Data segment:
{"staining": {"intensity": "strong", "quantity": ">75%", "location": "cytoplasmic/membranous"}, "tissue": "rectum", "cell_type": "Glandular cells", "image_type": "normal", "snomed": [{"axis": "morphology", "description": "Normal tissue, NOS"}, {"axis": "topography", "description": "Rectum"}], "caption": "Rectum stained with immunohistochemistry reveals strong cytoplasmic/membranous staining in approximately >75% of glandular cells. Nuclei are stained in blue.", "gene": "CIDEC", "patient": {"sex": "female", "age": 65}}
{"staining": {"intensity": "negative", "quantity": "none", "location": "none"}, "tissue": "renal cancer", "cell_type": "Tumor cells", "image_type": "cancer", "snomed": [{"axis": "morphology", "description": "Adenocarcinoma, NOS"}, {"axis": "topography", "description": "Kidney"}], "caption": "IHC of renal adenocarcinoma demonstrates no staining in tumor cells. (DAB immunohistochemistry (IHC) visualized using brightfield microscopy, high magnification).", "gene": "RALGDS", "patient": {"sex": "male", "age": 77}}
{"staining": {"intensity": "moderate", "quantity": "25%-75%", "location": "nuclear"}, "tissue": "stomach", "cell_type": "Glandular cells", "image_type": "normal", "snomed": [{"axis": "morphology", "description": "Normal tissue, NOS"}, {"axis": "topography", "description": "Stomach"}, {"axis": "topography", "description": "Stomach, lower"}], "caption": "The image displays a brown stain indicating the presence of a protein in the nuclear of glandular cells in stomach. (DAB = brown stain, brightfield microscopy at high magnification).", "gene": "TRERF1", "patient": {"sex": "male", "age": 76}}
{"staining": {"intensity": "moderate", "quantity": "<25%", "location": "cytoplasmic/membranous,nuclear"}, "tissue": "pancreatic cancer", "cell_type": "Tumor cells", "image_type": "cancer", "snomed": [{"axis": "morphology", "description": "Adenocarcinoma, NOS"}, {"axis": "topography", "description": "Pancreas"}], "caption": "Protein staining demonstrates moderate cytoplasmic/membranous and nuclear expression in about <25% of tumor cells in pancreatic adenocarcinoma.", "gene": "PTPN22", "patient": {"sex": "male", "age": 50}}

Your goal: State only how many lines above contain "adenocarcinoma".

Answer for this exercise: 2